Passage for review →
━━━━━━━━━━
The church in the village of South Hill in south-eastern Cornwall, where he probably founded a monastery, is dedicated to St. Samson. It dates back to 1333 and is preserved in good condition to this day. Its tower is crowned by figures of the twelve apostles. The churchyard boasts an inscribed Celtic stone of the sixth or seventh century. There is a well in honor of St. Samson beside it.
The parish church in the village of Golant in South Cornwall on the River Fowey, where Samson built a monastery and briefly ruled as abbot, is dedicated to him. The present structure was built in 1509. The saint is depicted on a number of its stained glass windows and one of them contains scenes from his Life. The medieval church pulpit has a carving of our saint. There is an ancient holy well of Samson to the left of the church porch. According to tradition, the saint himself founded this well, striking his staff on the ground. Its water is still used for church baptisms. An indistinct statue behind the well-house presumably depicts the saint. In the countryside not far from this church there is an ancient cave which is difficult of access. It is often called “St. Samson’s” cave. According to tradition, a local ruler asked Samson to expel a serpent which reputedly lived in the cave and terrorized the local population. Samson successfully vanquished the serpent and lived in this cave as a hermit for some while. Notably, the forty-five-kilometer (c. twenty-eight-mile)-long “Saints’ Way” – a popular ancient Cornwal pathway, passes near this village of Golant. According to tradition, many Celtic saints and pilgrims who travelled from Ireland or Cornwall to Brittany by sea, made a stop near Golant on this path. Remarkably, the parish in which Golant village is included is called St. Samson after our saint.
━━━━━━━━━━
Instruction → Update the passage about the churches of St. Samson: give the part that opens with "The church in" and closes with "Samson beside it." again, using "burial ground" in place of "churchyard".

Recorded data →
━━━━━━━━━━
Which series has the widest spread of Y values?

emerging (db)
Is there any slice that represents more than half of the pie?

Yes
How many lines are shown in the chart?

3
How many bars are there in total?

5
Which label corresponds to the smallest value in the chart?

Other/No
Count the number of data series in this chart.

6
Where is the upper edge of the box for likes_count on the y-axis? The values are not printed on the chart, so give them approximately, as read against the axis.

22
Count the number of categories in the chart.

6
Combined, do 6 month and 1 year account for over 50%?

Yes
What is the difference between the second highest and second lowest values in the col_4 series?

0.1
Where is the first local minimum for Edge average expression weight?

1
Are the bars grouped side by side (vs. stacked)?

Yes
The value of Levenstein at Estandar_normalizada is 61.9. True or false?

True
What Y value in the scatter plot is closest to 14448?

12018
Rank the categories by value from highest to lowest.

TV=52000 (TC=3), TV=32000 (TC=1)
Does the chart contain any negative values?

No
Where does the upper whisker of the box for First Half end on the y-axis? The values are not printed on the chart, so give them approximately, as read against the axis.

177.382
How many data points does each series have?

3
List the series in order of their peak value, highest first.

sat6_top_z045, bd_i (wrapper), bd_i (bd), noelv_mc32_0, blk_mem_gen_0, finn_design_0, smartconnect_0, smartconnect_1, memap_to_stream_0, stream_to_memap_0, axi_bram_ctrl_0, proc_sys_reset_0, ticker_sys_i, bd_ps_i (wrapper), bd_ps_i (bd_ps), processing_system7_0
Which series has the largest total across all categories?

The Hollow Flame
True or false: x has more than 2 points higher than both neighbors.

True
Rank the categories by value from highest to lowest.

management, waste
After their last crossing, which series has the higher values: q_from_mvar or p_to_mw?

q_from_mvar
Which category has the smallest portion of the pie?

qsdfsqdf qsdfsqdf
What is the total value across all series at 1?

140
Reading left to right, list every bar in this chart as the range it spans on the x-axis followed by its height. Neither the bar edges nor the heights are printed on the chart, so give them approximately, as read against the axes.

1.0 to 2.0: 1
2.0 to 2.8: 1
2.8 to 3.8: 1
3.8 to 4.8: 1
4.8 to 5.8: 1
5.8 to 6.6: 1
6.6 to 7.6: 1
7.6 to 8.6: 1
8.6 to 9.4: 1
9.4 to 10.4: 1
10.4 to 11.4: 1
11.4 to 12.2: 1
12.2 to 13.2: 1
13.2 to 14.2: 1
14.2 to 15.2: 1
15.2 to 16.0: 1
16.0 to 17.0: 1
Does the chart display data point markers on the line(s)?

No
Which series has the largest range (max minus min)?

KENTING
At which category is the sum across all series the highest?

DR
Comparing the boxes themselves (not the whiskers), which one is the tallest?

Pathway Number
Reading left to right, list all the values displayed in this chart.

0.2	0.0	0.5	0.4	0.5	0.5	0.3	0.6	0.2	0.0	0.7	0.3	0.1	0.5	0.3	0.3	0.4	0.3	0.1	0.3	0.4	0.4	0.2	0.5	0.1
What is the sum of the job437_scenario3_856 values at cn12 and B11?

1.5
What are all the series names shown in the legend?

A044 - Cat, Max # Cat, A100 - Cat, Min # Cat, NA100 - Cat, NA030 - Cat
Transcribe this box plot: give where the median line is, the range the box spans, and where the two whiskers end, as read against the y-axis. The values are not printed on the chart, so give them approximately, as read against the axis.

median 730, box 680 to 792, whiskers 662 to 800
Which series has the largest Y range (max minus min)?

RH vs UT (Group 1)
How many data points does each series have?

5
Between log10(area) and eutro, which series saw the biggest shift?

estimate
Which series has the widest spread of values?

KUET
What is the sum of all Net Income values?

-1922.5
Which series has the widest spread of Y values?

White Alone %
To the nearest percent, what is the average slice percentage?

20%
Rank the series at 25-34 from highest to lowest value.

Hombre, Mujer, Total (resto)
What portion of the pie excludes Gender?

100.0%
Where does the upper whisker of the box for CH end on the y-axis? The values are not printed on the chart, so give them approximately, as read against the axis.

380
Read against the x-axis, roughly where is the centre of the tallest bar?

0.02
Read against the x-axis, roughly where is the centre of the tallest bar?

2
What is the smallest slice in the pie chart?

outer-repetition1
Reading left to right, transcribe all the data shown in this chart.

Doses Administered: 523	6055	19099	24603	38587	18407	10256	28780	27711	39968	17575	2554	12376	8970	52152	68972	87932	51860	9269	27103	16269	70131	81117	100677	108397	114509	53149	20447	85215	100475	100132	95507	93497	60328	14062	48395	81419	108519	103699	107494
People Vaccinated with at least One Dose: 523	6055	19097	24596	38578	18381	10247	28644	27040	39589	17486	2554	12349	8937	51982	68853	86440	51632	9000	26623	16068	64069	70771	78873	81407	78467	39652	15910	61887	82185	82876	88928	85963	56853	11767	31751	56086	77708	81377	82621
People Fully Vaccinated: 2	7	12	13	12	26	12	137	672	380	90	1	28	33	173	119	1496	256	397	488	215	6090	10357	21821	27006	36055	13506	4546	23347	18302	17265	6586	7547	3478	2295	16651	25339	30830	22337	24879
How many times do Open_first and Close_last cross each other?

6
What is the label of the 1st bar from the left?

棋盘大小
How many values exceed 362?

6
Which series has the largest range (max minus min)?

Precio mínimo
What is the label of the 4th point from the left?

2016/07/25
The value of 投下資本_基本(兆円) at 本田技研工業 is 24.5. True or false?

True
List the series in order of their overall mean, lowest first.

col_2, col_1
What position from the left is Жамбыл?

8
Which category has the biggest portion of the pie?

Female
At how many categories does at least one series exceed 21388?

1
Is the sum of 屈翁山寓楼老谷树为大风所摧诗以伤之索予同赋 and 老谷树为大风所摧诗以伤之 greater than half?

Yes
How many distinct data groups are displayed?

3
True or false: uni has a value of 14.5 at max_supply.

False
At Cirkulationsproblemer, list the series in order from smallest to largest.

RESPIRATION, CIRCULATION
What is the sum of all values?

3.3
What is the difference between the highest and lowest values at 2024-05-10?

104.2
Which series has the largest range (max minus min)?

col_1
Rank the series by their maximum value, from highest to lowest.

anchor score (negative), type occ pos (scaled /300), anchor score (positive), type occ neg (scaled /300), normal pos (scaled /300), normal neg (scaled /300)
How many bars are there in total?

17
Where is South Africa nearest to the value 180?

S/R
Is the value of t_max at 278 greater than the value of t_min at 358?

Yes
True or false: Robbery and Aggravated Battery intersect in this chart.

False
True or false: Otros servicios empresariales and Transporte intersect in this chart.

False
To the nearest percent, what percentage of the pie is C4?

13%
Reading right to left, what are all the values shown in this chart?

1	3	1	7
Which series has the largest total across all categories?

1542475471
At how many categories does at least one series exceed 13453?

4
━━━━━━━━━━
Exercise solution →
The church in the village of South Hill in south-eastern Cornwall, where he probably founded a monastery, is dedicated to St. Samson. It dates back to 1333 and is preserved in good condition to this day. Its tower is crowned by figures of the twelve apostles. The burial ground boasts an inscribed Celtic stone of the sixth or seventh century. There is a well in honor of St. Samson beside it.